= Beginning of Section =
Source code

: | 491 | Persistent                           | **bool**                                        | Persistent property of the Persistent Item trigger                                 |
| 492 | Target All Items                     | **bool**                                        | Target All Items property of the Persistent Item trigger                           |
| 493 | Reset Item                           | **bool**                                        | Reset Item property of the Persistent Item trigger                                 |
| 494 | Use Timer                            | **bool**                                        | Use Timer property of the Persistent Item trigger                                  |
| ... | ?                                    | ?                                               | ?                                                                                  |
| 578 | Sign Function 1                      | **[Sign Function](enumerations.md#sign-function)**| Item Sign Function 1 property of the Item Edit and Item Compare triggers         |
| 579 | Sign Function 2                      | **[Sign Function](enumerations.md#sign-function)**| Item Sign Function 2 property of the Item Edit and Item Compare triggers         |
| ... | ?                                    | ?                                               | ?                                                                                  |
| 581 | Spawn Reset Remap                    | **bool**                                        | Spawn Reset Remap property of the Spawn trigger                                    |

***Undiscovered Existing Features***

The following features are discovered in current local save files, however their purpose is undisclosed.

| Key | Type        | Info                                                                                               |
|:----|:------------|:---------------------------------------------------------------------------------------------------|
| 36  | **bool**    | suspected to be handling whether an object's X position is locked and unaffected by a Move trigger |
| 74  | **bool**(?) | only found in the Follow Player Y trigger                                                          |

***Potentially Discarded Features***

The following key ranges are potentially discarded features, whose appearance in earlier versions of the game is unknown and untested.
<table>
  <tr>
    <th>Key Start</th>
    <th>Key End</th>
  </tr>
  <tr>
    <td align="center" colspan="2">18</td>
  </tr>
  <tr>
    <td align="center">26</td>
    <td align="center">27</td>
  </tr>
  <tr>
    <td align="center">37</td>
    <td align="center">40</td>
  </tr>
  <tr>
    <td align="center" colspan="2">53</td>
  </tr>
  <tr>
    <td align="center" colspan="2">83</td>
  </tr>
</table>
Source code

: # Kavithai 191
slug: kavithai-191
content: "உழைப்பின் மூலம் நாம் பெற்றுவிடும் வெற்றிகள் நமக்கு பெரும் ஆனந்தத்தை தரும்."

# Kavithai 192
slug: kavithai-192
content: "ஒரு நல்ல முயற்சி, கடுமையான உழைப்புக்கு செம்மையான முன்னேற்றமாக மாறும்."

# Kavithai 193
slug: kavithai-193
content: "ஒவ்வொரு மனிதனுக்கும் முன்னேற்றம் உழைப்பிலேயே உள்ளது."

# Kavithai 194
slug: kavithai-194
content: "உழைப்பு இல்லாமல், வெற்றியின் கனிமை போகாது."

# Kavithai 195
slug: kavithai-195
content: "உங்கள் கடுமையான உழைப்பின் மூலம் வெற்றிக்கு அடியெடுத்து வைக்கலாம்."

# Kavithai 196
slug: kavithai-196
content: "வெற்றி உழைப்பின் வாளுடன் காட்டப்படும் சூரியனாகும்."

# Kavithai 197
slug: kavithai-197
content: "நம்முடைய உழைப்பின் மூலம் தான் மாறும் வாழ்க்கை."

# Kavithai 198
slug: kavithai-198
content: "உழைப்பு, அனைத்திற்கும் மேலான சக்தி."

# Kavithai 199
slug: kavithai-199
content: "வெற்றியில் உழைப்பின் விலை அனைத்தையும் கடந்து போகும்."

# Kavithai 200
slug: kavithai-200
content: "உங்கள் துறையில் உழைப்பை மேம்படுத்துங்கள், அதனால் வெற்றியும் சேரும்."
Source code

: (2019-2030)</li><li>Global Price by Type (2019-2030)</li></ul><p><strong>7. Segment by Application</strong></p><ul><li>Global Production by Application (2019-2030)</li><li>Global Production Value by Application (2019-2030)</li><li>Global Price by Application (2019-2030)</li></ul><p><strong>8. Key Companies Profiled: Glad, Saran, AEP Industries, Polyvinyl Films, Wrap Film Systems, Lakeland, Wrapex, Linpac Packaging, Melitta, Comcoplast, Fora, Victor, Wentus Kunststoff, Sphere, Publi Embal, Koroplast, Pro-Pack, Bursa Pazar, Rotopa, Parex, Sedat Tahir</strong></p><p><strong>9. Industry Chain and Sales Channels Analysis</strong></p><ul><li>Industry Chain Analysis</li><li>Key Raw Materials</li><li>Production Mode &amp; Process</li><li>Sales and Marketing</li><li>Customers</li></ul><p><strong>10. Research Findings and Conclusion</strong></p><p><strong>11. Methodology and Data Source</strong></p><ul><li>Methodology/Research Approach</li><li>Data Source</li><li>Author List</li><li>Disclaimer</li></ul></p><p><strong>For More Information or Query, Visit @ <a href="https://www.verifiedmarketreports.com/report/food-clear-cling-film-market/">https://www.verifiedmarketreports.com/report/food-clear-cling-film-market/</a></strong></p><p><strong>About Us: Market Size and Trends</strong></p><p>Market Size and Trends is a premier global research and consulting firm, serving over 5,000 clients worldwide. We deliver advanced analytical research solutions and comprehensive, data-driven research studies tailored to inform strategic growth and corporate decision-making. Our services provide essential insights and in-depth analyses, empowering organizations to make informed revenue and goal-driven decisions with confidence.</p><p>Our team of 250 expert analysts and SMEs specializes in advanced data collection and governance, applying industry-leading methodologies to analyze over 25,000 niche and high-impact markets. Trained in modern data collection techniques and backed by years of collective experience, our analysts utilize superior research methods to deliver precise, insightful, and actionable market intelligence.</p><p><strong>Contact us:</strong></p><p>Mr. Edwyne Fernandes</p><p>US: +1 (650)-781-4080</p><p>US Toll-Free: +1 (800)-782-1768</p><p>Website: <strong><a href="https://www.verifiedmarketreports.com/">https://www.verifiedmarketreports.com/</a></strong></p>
= End of Section =
__YOUR GOAL__
Restate every entry above exactly as it stands.

__WRITTEN ANSWER__
Source code

: | 491 | Persistent                           | **bool**                                        | Persistent property of the Persistent Item trigger                                 |
| 492 | Target All Items                     | **bool**                                        | Target All Items property of the Persistent Item trigger                           |
| 493 | Reset Item                           | **bool**                                        | Reset Item property of the Persistent Item trigger                                 |
| 494 | Use Timer                            | **bool**                                        | Use Timer property of the Persistent Item trigger                                  |
| ... | ?                                    | ?                                               | ?                                                                                  |
| 578 | Sign Function 1                      | **[Sign Function](enumerations.md#sign-function)**| Item Sign Function 1 property of the Item Edit and Item Compare triggers         |
| 579 | Sign Function 2                      | **[Sign Function](enumerations.md#sign-function)**| Item Sign Function 2 property of the Item Edit and Item Compare triggers         |
| ... | ?                                    | ?                                               | ?                                                                                  |
| 581 | Spawn Reset Remap                    | **bool**                                        | Spawn Reset Remap property of the Spawn trigger                                    |

***Undiscovered Existing Features***

The following features are discovered in current local save files, however their purpose is undisclosed.

| Key | Type        | Info                                                                                               |
|:----|:------------|:---------------------------------------------------------------------------------------------------|
| 36  | **bool**    | suspected to be handling whether an object's X position is locked and unaffected by a Move trigger |
| 74  | **bool**(?) | only found in the Follow Player Y trigger                                                          |

***Potentially Discarded Features***

The following key ranges are potentially discarded features, whose appearance in earlier versions of the game is unknown and untested.
<table>
  <tr>
    <th>Key Start</th>
    <th>Key End</th>
  </tr>
  <tr>
    <td align="center" colspan="2">18</td>
  </tr>
  <tr>
    <td align="center">26</td>
    <td align="center">27</td>
  </tr>
  <tr>
    <td align="center">37</td>
    <td align="center">40</td>
  </tr>
  <tr>
    <td align="center" colspan="2">53</td>
  </tr>
  <tr>
    <td align="center" colspan="2">83</td>
  </tr>
</table>
Source code

: # Kavithai 191
slug: kavithai-191
content: "உழைப்பின் மூலம் நாம் பெற்றுவிடும் வெற்றிகள் நமக்கு பெரும் ஆனந்தத்தை தரும்."

# Kavithai 192
slug: kavithai-192
content: "ஒரு நல்ல முயற்சி, கடுமையான உழைப்புக்கு செம்மையான முன்னேற்றமாக மாறும்."

# Kavithai 193
slug: kavithai-193
content: "ஒவ்வொரு மனிதனுக்கும் முன்னேற்றம் உழைப்பிலேயே உள்ளது."

# Kavithai 194
slug: kavithai-194
content: "உழைப்பு இல்லாமல், வெற்றியின் கனிமை போகாது."

# Kavithai 195
slug: kavithai-195
content: "உங்கள் கடுமையான உழைப்பின் மூலம் வெற்றிக்கு அடியெடுத்து வைக்கலாம்."

# Kavithai 196
slug: kavithai-196
content: "வெற்றி உழைப்பின் வாளுடன் காட்டப்படும் சூரியனாகும்."

# Kavithai 197
slug: kavithai-197
content: "நம்முடைய உழைப்பின் மூலம் தான் மாறும் வாழ்க்கை."

# Kavithai 198
slug: kavithai-198
content: "உழைப்பு, அனைத்திற்கும் மேலான சக்தி."

# Kavithai 199
slug: kavithai-199
content: "வெற்றியில் உழைப்பின் விலை அனைத்தையும் கடந்து போகும்."

# Kavithai 200
slug: kavithai-200
content: "உங்கள் துறையில் உழைப்பை மேம்படுத்துங்கள், அதனால் வெற்றியும் சேரும்."
Source code

: (2019-2030)</li><li>Global Price by Type (2019-2030)</li></ul><p><strong>7. Segment by Application</strong></p><ul><li>Global Production by Application (2019-2030)</li><li>Global Production Value by Application (2019-2030)</li><li>Global Price by Application (2019-2030)</li></ul><p><strong>8. Key Companies Profiled: Glad, Saran, AEP Industries, Polyvinyl Films, Wrap Film Systems, Lakeland, Wrapex, Linpac Packaging, Melitta, Comcoplast, Fora, Victor, Wentus Kunststoff, Sphere, Publi Embal, Koroplast, Pro-Pack, Bursa Pazar, Rotopa, Parex, Sedat Tahir</strong></p><p><strong>9. Industry Chain and Sales Channels Analysis</strong></p><ul><li>Industry Chain Analysis</li><li>Key Raw Materials</li><li>Production Mode &amp; Process</li><li>Sales and Marketing</li><li>Customers</li></ul><p><strong>10. Research Findings and Conclusion</strong></p><p><strong>11. Methodology and Data Source</strong></p><ul><li>Methodology/Research Approach</li><li>Data Source</li><li>Author List</li><li>Disclaimer</li></ul></p><p><strong>For More Information or Query, Visit @ <a href="https://www.verifiedmarketreports.com/report/food-clear-cling-film-market/">https://www.verifiedmarketreports.com/report/food-clear-cling-film-market/</a></strong></p><p><strong>About Us: Market Size and Trends</strong></p><p>Market Size and Trends is a premier global research and consulting firm, serving over 5,000 clients worldwide. We deliver advanced analytical research solutions and comprehensive, data-driven research studies tailored to inform strategic growth and corporate decision-making. Our services provide essential insights and in-depth analyses, empowering organizations to make informed revenue and goal-driven decisions with confidence.</p><p>Our team of 250 expert analysts and SMEs specializes in advanced data collection and governance, applying industry-leading methodologies to analyze over 25,000 niche and high-impact markets. Trained in modern data collection techniques and backed by years of collective experience, our analysts utilize superior research methods to deliver precise, insightful, and actionable market intelligence.</p><p><strong>Contact us:</strong></p><p>Mr. Edwyne Fernandes</p><p>US: +1 (650)-781-4080</p><p>US Toll-Free: +1 (800)-782-1768</p><p>Website: <strong><a href="https://www.verifiedmarketreports.com/">https://www.verifiedmarketreports.com/</a></strong></p>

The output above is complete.